August 28, 2002 at 9:02 am
I am trying to implement an offline server to run all of our backend processes. In order to do this I will need to replicate all of the objects down to the backend server every night, except for 5 tables that will be push up to the production database each night. Now the problem I have is with the initial snapshot of the 5 tables that I will push up to the production database. By default if the snapshot finds a table with the same name it will drop the table and recreate it. Naturally I can't have this due to these are production tables. I've changed that option to "leave table as is", but the snapshot will still try and push all the records to this table, which will either cause a ton of duplicates or error out due to duplicate records.
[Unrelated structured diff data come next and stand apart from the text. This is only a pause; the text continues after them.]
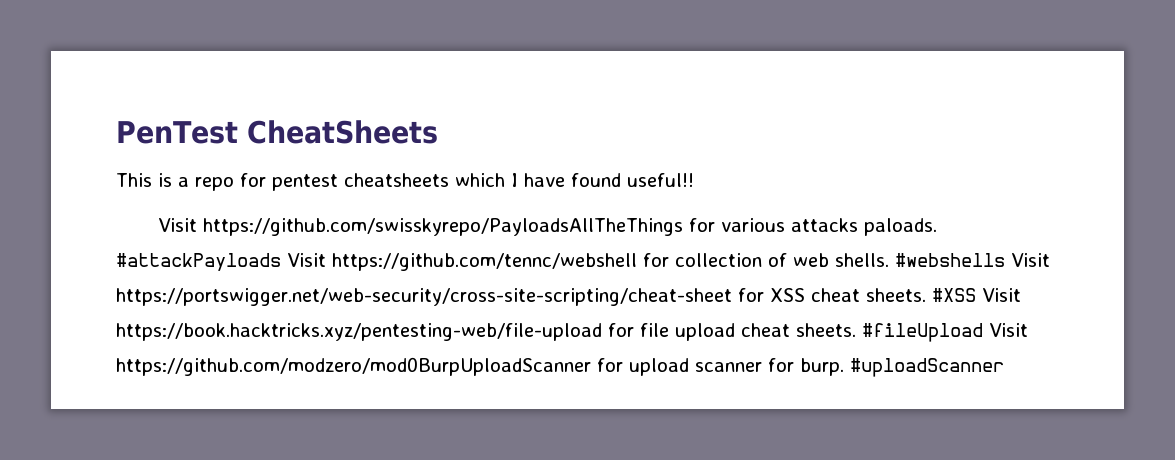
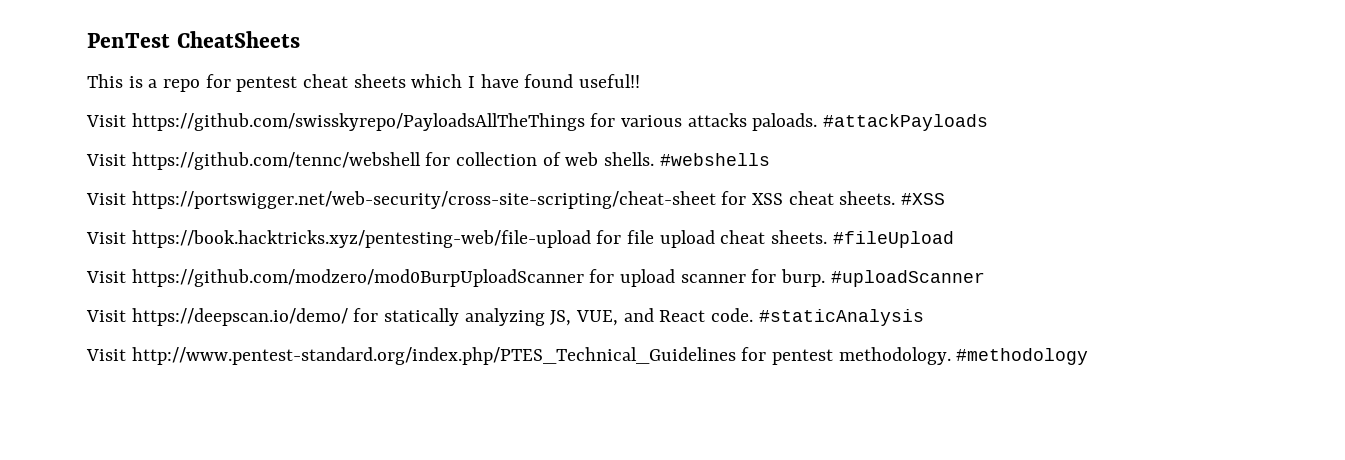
[344,173,449,187] cheatsheets -> [303,74,406,88] cheat sheets
(281, 262) none -> (989, 122) //
(1005, 260) none -> (770, 159) //
(976, 295) none -> (946, 199) //
(983, 332) none -> (954, 239) //
(1004, 367) none -> [86,308,924,326] [86,347,1089,365] // Visit https://deepscan.io/demo/ for statically analyzing JS, VUE, and React code. #staticAnalysis // Visit http://www.pentest-standard.org/index.php/PTES_Technical_Guidelines for pentest methodology. #methodology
The question I have is how can I get the stored procedures that replication needs to this server without the snapshot trying to drop the existing table or duplicating all of the records? Right now the only way I know is to schedule down time to do this, unless someone knows a way to get around the problem I mentioned above.
Thanks!
Jeff Matthews
Jeff Matthews
August 28, 2002 at 9:12 am
If you tell it the subscriber already has the data you won't have to deal with the updates. I'd recommend breaking it up into two pubs, the first being all the tables that just get replicated to the other server using standard transactional. A second pub for the five tables that get updated using transactional with immediately updating/queued updating subscribers. This will let you do the updates on the subscriber and post back, table will never need to get changed/snapshotted since it IS the production table. If you rebuild your spare box you can just snapshot everything to it.
Andy
August 28, 2002 at 9:19 am
Correct me if I'm wrong but even if you tell it that it already has the Schema and Data, it will still need the sp_MSins, sp_MSups, and sp_MSdel stored procedures. Which cannot be placed on the server until the snapshot is ran. As far as immediate updating of transactions these 5 tables are huge and would cause too many locks during the day. So I have to schedule the distribution to run at night.
Thanks for you quick reply!
Jeff Matthews
Jeff Matthews
August 28, 2002 at 10:51 am
The first time, yes. After that you'd have the procs and you can always create them manually anyway. Not sure why it matters? Maybe I dont understand totally what you're trying to do. If the master tables are all on your main server you should only have to snapshot if something really breaks, even if you do it doesn't hurt because you're pushing data from production to reporting, not the other way around.
As far as immediately updating, it depends on what the source of the load is whether you can afford it or not. If it's a cpu intensive task that results in simple inserts/updates/etc, you probably could do it. If you just want to defer the activity you can break the connection (possibly a better way to do it) so that the updates queue, then you post them later on.